Transcribe the stretch of the passage on exponential interarrival times from "I would like" through "regardless of $j$?".

PASSAGE —

--- --- ---

3

I would like to find the pdf for the $n-1$ interarrival times $w$ of $n$ iid events from an exponential distribution of time constant $\tau$. Using the fact that the first event follows an exponential distribution of time constant $\tau/n$, and using memorylessness, I can show that the pdf for interarrival time $j$ is an exponential distribution of time constant $\tau/(n-j)$. In other words, for fixed $n$ and $j$, the distribution of waiting time $j$ follows an exponential distribution of time constant $\tau/(n-j)$ - I have simulated this and obtained consistent results.

However, I don't see how to get to the overall distribution of the interarrival times. In other words, for fixed $n$, what is the pdf of the distribution of all of the $w_k$, regardless of $j$?

I would have thought the pdf of $w$ is just the average of the pdfs of $w_i$, in other words a linear combination of exponentials, but I have tried some simulations, and the result looks more like a single exponential.

--- --- ---

ENTRIES SHOWN —
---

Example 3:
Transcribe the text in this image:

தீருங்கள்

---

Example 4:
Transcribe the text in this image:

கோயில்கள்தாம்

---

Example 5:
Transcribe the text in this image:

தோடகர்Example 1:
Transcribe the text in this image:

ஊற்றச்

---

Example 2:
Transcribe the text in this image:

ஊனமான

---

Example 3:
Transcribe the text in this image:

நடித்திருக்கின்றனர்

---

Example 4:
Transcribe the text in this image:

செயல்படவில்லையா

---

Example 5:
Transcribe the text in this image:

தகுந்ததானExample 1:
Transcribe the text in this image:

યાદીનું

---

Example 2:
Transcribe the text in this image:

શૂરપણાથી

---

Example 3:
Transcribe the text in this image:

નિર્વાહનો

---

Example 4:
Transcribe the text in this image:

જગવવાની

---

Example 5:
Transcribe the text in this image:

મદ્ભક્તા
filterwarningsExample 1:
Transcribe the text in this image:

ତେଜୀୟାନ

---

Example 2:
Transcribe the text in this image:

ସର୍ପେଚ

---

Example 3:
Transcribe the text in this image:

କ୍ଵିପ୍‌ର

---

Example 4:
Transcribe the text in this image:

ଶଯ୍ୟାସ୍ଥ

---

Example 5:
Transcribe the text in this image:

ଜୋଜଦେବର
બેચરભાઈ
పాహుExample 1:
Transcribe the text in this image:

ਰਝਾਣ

--- --- ---

WRITTEN REPLY —
I would like to find the pdf for the $n-1$ interarrival times $w$ of $n$ iid events from an exponential distribution of time constant $\tau$. Using the fact that the first event follows an exponential distribution of time constant $\tau/n$, and using memorylessness, I can show that the pdf for interarrival time $j$ is an exponential distribution of time constant $\tau/(n-j)$. In other words, for fixed $n$ and $j$, the distribution of waiting time $j$ follows an exponential distribution of time constant $\tau/(n-j)$ - I have simulated this and obtained consistent results.

However, I don't see how to get to the overall distribution of the interarrival times. In other words, for fixed $n$, what is the pdf of the distribution of all of the $w_k$, regardless of $j$?